A labourer welds steel pipes at a factory in Nanjing, Jiangsu province October 23, 2009.

Credit: Reuters/Sean Yong/Files

WASHINGTON | Wed Nov 4, 2009 3:38am IST

WASHINGTON (Reuters) - U.S. factory orders rose a stronger-than-expected 0.9 percent in September and inventories continued to shrink, bolstering the prospects for a sustained economic recovery.

It was the fifth month out of the past six that U.S. manufacturers saw orders rise, the Commerce Department said on Tuesday. Analysts had expected an increase of 0.8 percent.

"It's a solid rise in orders. They are consistent with manufacturing growing again," said James O'Sullivan, chief economist for MF Global in New York. "Inventories are still falling so there is more room for orders and production to grow."

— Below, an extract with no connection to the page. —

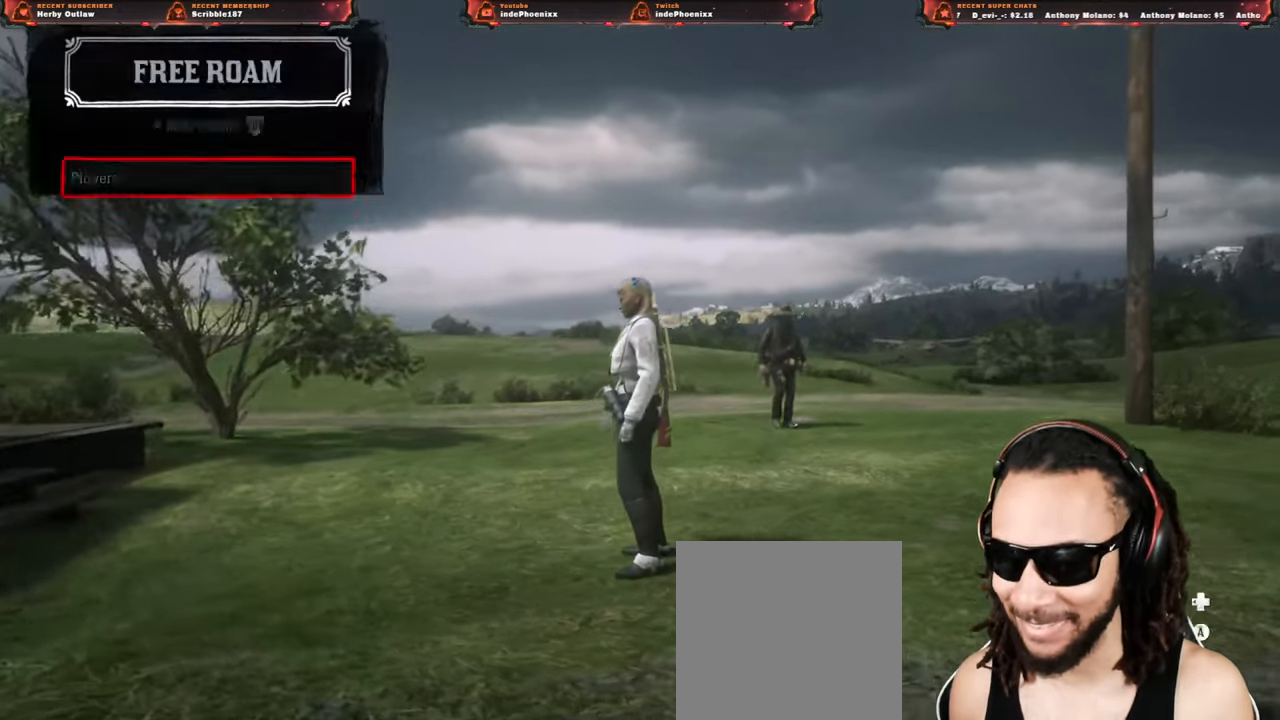
{"buttons": [], "left_stick": "center", "right_stick": "center", "events": [[67, "DPAD_DOWN", "down"], [117, "DPAD_DOWN", "up"], [183, "DPAD_DOWN", "down"], [183, "right_stick", "center"], [250, "DPAD_DOWN", "up"], [300, "DPAD_DOWN", "down"], [350, "DPAD_DOWN", "up"], [400, "DPAD_DOWN", "down"], [450, "DPAD_DOWN", "up"], [450, "DPAD_RIGHT", "down"], [467, "DPAD_RIGHT", "up"]]}
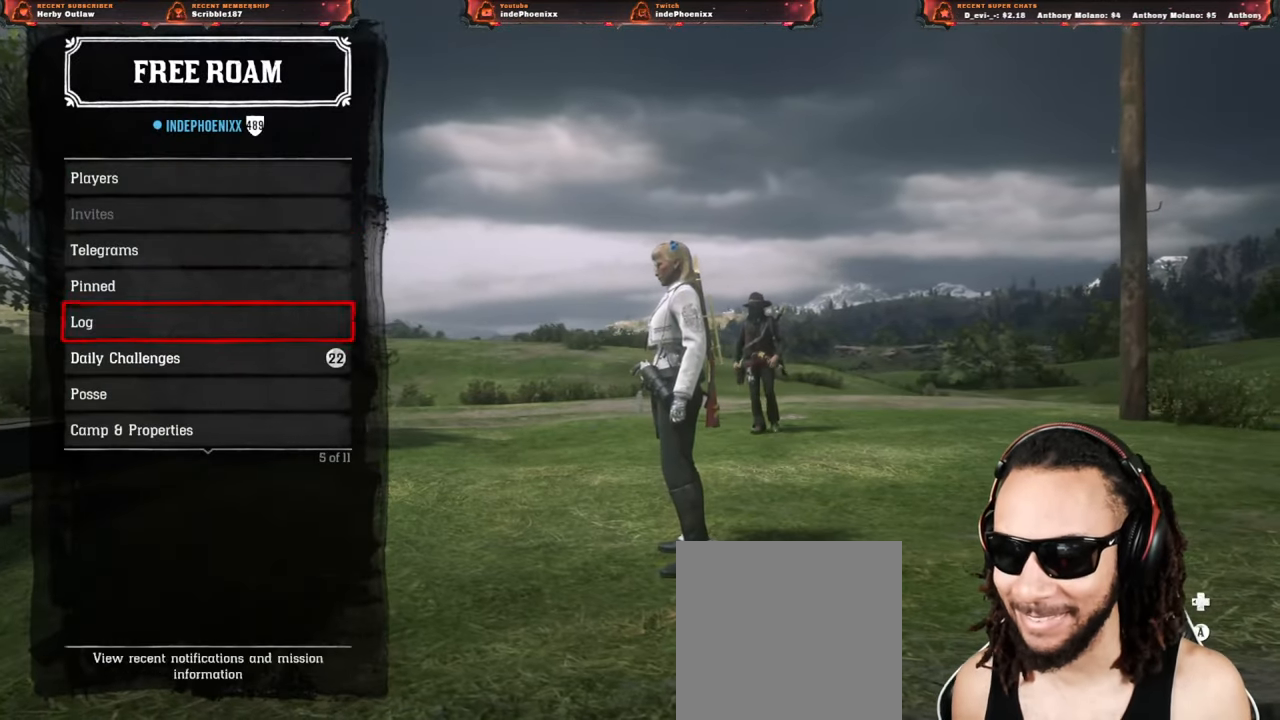
{"buttons": [], "left_stick": "center", "right_stick": "right", "events": [[33, "DPAD_DOWN", "down"], [83, "DPAD_DOWN", "up"], [150, "DPAD_DOWN", "down"], [183, "CROSS", "down"], [217, "DPAD_DOWN", "up"], [250, "CROSS", "up"], [433, "right_stick", "right"]]}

Factories cut their stocks by 1 percent in September, the 13th straight month of declines in manufacturing inventories. It is the longest streak of falling manufacturing inventories since a 15-month string that began in February 2001.

The draw-down in inventories is good news because it makes it more likely that any future spending will drive new output.

U.S. stock indexes pared losses on the news, but the data was overshadowed by a downgrade of the semiconductor sector and a shake-up at two big British banks. The dollar rose on a safe-haven bid driven by those concerns.

The factory data comes a week after the government reported the U.S. economy grew at a 3.5 percent annual rate in the third quarter, snapping four straight quarters of contraction and signaling an end to the nation's deepest recession since the Great Depression.

Worries about the sustainability of the stimulus-led recovery remain, however, with analysts warning that rising unemployment could sap the consumer spending that drives the economy. The U.S. government will report on the jobless rate on Friday, which analysts expect to have risen to 9.9 percent in October from a 26-year high of 9.8 percent in September.

And even Tuesday's data on factory orders and inventories raised questions by some analysts about the strength of the recovery.

Because the factory orders report showed a sharper cut in inventories than the Commerce Department had reported last week, analysts said it implied that third-quarter economic growth was weaker than the government's initial estimate.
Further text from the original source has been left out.